- **What the task asks**:
The required output is the line containing "wastebasket: none [269,296,299,333]" followed by each line through the end of the data below, repeated exactly and with nothing added.

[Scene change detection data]
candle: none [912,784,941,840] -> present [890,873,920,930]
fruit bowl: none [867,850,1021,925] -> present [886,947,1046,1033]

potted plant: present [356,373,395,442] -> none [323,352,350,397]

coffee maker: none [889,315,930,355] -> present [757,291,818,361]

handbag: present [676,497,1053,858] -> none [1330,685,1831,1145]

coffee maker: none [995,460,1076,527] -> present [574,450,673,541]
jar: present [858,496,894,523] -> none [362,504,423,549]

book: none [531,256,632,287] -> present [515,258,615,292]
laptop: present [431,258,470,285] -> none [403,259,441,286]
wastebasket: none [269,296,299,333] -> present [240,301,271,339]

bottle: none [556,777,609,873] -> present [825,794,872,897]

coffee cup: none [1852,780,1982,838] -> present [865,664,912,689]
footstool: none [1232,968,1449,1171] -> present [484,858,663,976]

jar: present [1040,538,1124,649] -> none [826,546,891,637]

- **Exercise answer**:
wastebasket: none [269,296,299,333] -> present [240,301,271,339]

bottle: none [556,777,609,873] -> present [825,794,872,897]

coffee cup: none [1852,780,1982,838] -> present [865,664,912,689]
footstool: none [1232,968,1449,1171] -> present [484,858,663,976]

jar: present [1040,538,1124,649] -> none [826,546,891,637]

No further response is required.